Checking the news back home I see the debate starting on how we live with the weather we’ve created. Our farmers have not made the rain but we’ve caused some of the run-off and erosion that has contributed to the floods, mainly through poor agricultural practice. While many British farmers respect and indeed treasure their soil, the recent trend towards autumn sown cereals leaves it exposed to run-off at the wettest time of the year. Meanwhile the general degradation of soil structure that accompanies intensive cultivation of maize (up 24% in 2013, boosted by a relaxation in government regulations) and the widespread abandonment of traditional rotations also reduce percolation of rain.
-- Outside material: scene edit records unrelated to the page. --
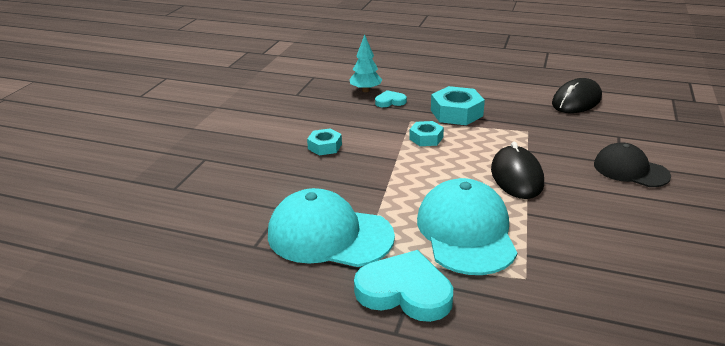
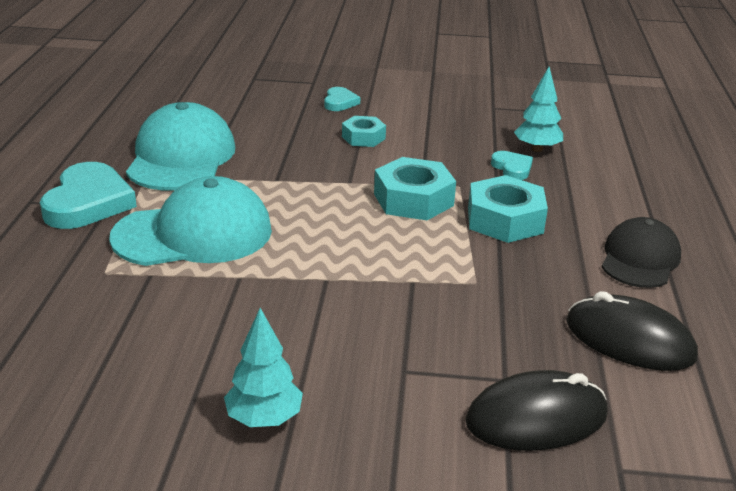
camera: 75 degrees right, 0 degrees up
(254, 150) = (340, 102): none -> turquoise heart
(426, 138) = (413, 200): turquoise nut -> turquoise nut, size x1.66
(516, 176) = (331, 270): black mouse -> black mouse (536, 418)
(630, 170) = (383, 380): black cap -> black cap (640, 259)
(679, 211) = (264, 419): none -> turquoise tree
So how do we improve agricultural practice? In war-torn Uganda I have more sympathy with the farmers, especially those working with the charity Send a Cow, who, armed only with a mattock and machete, are turning their back on burning to plant trees, mulch, control run-off and improve soils through composting and livestock management. The areas are small but the techniques are so evidently successful that neighbours are copying them, no thanks to their government.

Back in the UK one could blame the farmers but the real culprit is our government and their ideology of scrapping environmental regulations in the absurd belief that a free market will hold back the waters. Whether through corruption, ideological dogma or an obsession with self-serving headlines rather than finding lasting solutions, both governments fail their people.